Thank You: A Parent-to-Parent Love Letter

Dear Stay-At-Home-Parent,

I'm tired of the barbs I see thrown from either side.  And today, I wanted to write to say thank you for being who and where you are.

I wanted to say thank you for helping to run the PTO whose meetings I can never attend, but whose fundraisers I consistently support.  I wanted to say thank you for volunteering to be the class mom and organizing the parties to which I can send fruit platters, and from which my children bring home crafts and holiday themed pencils that they cherish.  I wanted to thank you for volunteering in the library, for organizing the Scholastic Book Fair and making sure there's a family night I can attend, for chaperoning school trips that I can't.
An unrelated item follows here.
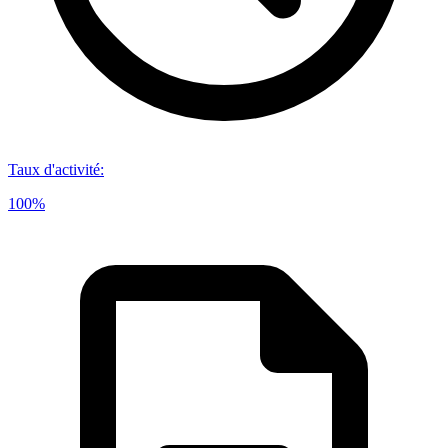
Taux d'activité
:
100%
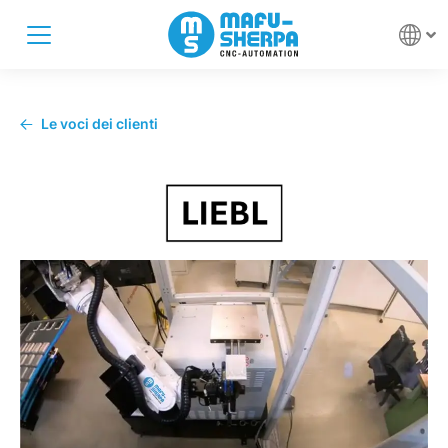
Le voci dei clienti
I wanted to say thank you for helping to get my daughter to dance class because I would never be able to pick her up from school before aftercare is over, so she'd never get to dance, which is her heart's desire, and part of what she loves best about dance class is attending it with friends like your daughter.  I wanted to say thank you for picking her up from school on the days when I know I can't get to aftercare on time, because she is learning that is takes a village to raise a child, and that she can trust lots of adults, not just me.
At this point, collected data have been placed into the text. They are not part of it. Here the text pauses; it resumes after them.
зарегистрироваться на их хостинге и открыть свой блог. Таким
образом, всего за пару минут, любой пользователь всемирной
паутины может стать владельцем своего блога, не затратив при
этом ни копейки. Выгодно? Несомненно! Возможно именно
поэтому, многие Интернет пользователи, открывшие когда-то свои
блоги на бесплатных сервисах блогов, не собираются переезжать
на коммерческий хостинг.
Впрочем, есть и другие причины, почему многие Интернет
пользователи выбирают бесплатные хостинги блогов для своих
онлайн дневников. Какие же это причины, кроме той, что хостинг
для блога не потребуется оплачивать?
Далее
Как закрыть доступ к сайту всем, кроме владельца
I wanted to say thank you for being a role model for children who can choose to become stay at home parents some day, if their finances permit, just as I am a role model for your daughter, who may choose to work outside the home.

Maybe there are times I envy you, but I also know myself well enough to know that I am where I need to be, and you are where you need to be, and maybe it would be helpful if every once in a while we were just grateful instead.